Among the breadth of novel candidates in clinical development, investors are paying particular attention to RNAi and whether it will live up to expectations. The high-profile $1.1 billion buyout of Sirna Therapeutics (San Francisco) by Merck in October 2006 was seen as further validation of the RNAi space by investors. Although divided over the potential success of RNAi, many investors have been positioning themselves to profit in the event of a clinical breakthrough and have significantly raised market caps in the space. Although RNAi has generated considerable excitement, several outstanding issues argue for caution: will the potential immunostimulatory effects of RNAs prove to be problematic; will nonspecific interactions cause adverse effects; and will it be possible to optimize RNAi delivery for systemic therapy? With highly anticipated RNAi candidates currently in mid-stage clinical trials, investors and the industry will soon find out whether these compounds achieve efficacy in human disease.
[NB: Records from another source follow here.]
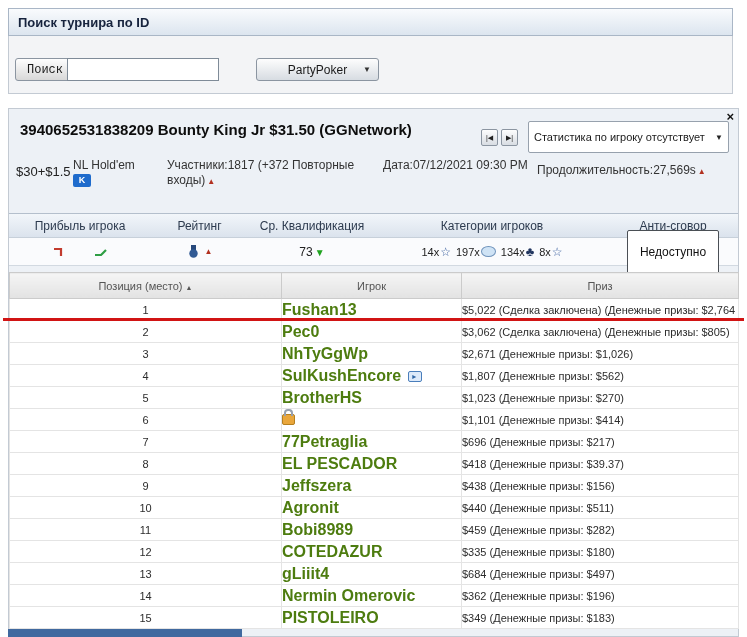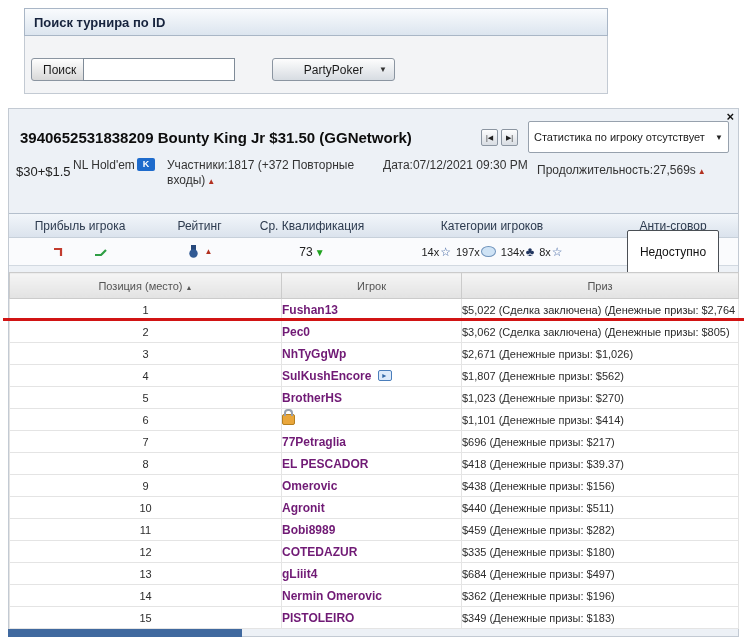--- a/index.html
+++ b/index.html
@@ -1,43 +1,43 @@
 <!DOCTYPE html>
 <html><head>
 <meta charset="utf-8">
 <style>
   html,body{margin:0;padding:0}
   body{font-family:"Liberation Sans","DejaVu Sans",sans-serif;background:#fff}
   .page{position:relative;width:747px;height:637px;overflow:hidden;background:#fff}
 
   
-  .search-panel{position:absolute;left:24px;top:8px;width:584px}
+  .search-panel{position:absolute;left:8px;top:8px;width:725px}
   .panel-header{height:28px;background:linear-gradient(#f9fbfd,#dce5ef);border:1px solid #a9b6c6;display:flex;align-items:center;padding:0 9px;box-sizing:border-box}
   .panel-title{font-size:13px;font-weight:bold;color:#16233d}
   .panel-body{position:relative;height:58px;background:#f3f4f6;border:1px solid #c3cad3;border-top:none;box-sizing:border-box}
-  .search-btn{position:absolute;left:6px;top:22px;height:23px;padding:0 11px;font-size:12px;color:#1a1a1a;background:linear-gradient(#fefefe,#d8d8d8);border:1px solid #8b95a1;border-radius:3px;cursor:pointer;font-family:Liberation Sans, sans-serif}
+  .search-btn{position:absolute;left:6px;top:22px;height:23px;padding:0 11px;font-size:12px;color:#1a1a1a;background:linear-gradient(#fefefe,#d8d8d8);border:1px solid #8b95a1;border-radius:3px;cursor:pointer;font-family:Liberation Mono, monospace}
   .search-input{position:absolute;left:58px;top:22px;width:152px;height:23px;border:1px solid #7f8b98;background:#fff;font-size:12px;padding:0 4px;box-sizing:border-box;font-family:inherit}
   .select{box-sizing:border-box;display:flex;align-items:center;font-size:12px;color:#1a1a1a;cursor:pointer;position:relative}
   .network-select{position:absolute;left:247px;top:22px;width:123px;height:23px;background:linear-gradient(#fdfdfd,#d7dce2);border:1px solid #8b95a1;border-radius:3px;justify-content:center}
   .network-select .select-arrow{position:absolute;right:7px}
   .select-arrow{font-size:8px;color:#333}
 
   
   .main-panel{position:absolute;left:8px;top:108px;width:731px;height:529px;background:#edf1f6;border:1px solid #c3cad3;box-sizing:border-box}
   .close-x{position:absolute;right:4px;top:0;font-size:13px;font-weight:bold;color:#111;cursor:pointer;line-height:15px}
-  .t-header{display:flex;align-items:center;justify-content:space-between;padding:12px 9px 0 11px}
+  .t-header{display:flex;align-items:flex-start;justify-content:space-between;padding:12px 9px 0 11px}
   .t-title{font-size:15px;font-weight:bold;color:#0d0d0d}
   .t-controls{display:flex;align-items:center;gap:3px}
   .nav-btn{width:17px;height:17px;font-size:7px;color:#222;background:linear-gradient(#fdfdfd,#d8dde3);border:1px solid #8b95a1;border-radius:2px;cursor:pointer;padding:0;font-family:inherit;line-height:15px}
   .stats-select{width:201px;height:21px;background:#fff;border:1px solid #97a1ad;border-radius:2px;justify-content:space-between;padding:15px 5px;margin-left:7px;font-size:11px}
   .stats-select .select-arrow{color:#222}
 
   .info-row{position:absolute;left:0;top:47px;width:729px;height:54px;font-size:12px;color:#333}
   .info-buyin{position:absolute;left:7px;top:8px;font-size:13px;color:#222}
-  .info-game{position:absolute;left:64px;top:2px;display:flex;flex-direction:row;align-items:flex-start;gap:2px}
+  .info-game{position:absolute;left:64px;top:2px;display:flex;flex-direction:column;align-items:flex-start;gap:2px}
   .game-badge{display:inline-block;width:18px;height:13px;background:#1e6bcc;border-radius:2px;color:#fff;font-size:9px;font-weight:bold;text-align:center;line-height:13px}
   .info-participants{position:absolute;left:158px;top:2px;width:216px;line-height:15px}
   .info-date{position:absolute;left:374px;top:2px;width:152px;line-height:15px}
   .info-duration{position:absolute;left:528px;top:7px;width:200px}
   .tri{font-size:8px;margin-left:2px}
   .tri.red{color:#b23120}
   .tri.green{color:#1fa31f;font-size:10px}
 
   
   .stats-strip{position:absolute;left:0;top:104px;width:729px}
@@ -56,21 +56,21 @@
   .cat-club{color:#22365f;font-size:13px}
   .unavail-box{display:inline-block;border:1px solid #4a4f55;background:#fff;padding:14px 12px;font-size:12px;color:#111;border-radius:2px}
 
   
   .results{position:absolute;left:0;top:163px;width:729px;border-collapse:collapse;table-layout:fixed;background:#fff;font-size:11px}
   .results th{height:23px;background:linear-gradient(#f5f5f5,#e2e2e2);border:1px solid #cbcbcb;color:#555;font-weight:normal;font-size:11px}
   .results td{height:21px;border:1px solid #e4e4e4;color:#2c2c2c;padding:0;background:#fff}
   .sort{font-size:7px;color:#555}
   .pos-cell{text-align:center;color:#444}
   .player-cell{padding-left:60px;white-space:nowrap}
-  .player-link{color:#701a75;font-weight:bold;font-size:12px;text-decoration:none;cursor:pointer}
+  .player-link{color:#4d7c0f;font-weight:bold;font-size:16px;text-decoration:none;cursor:pointer}
   .prize-cell{text-align:left;white-space:nowrap;overflow:hidden}
   .lock-icon{display:inline-block;position:relative;width:11px;height:9px;background:#e9a63b;border:1px solid #b57f1f;border-radius:2px;vertical-align:-1px}
   .lock-icon::before{content:"";position:absolute;left:1px;top:-6px;width:5px;height:5px;border:2px solid #97a0ae;border-bottom:none;border-radius:4px 4px 0 0}
   .note-icon{display:inline-block;box-sizing:border-box;width:14px;height:11px;border:1px solid #4a7ebb;background:#ddeafa;margin-left:7px;vertical-align:-1px;border-radius:2px;position:relative}
   .note-icon::after{content:"▸";position:absolute;left:3px;top:0;font-size:8px;line-height:10px;color:#2f66a5}
 
   
   .red-line{position:absolute;left:3px;top:318px;width:741px;height:3px;background:#d11414;z-index:40}
   .bottom-bar{position:absolute;left:8px;top:629px;width:234px;height:8px;background:#40699f;z-index:30}
 </style>
@@ -225,21 +225,21 @@
             <td class="player-cell"><a class="player-link">77Petraglia</a></td>
             <td class="prize-cell">$696  (Денежные призы: $217)</td>
           </tr>
           <tr class="result-row">
             <td class="pos-cell">8</td>
             <td class="player-cell"><a class="player-link">EL PESCADOR</a></td>
             <td class="prize-cell">$418  (Денежные призы: $39.37)</td>
           </tr>
           <tr class="result-row">
             <td class="pos-cell">9</td>
-            <td class="player-cell"><a class="player-link">Omerovic</a></td>
+            <td class="player-cell"><a class="player-link">Jeffszera</a></td>
             <td class="prize-cell">$438  (Денежные призы: $156)</td>
           </tr>
           <tr class="result-row">
             <td class="pos-cell">10</td>
             <td class="player-cell"><a class="player-link">Agronit</a></td>
             <td class="prize-cell">$440  (Денежные призы: $511)</td>
           </tr>
           <tr class="result-row">
             <td class="pos-cell">11</td>
             <td class="player-cell"><a class="player-link">Bobi8989</a></td>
In summary, then, the next few years will be an exciting time for antiviral drug development. Across the antiviral space, biotech companies are answering the call for novel drug candidates, particularly in challenging diseases like HCV. With losses forecast as blockbuster drugs come off patent, big pharma continues to watch the antiviral space for viable candidates to fill their pipelines. Driven by the substantial profits expected for successful antiviral drugs, investors will likely continue to view this space as offering lucrative potential over the coming years.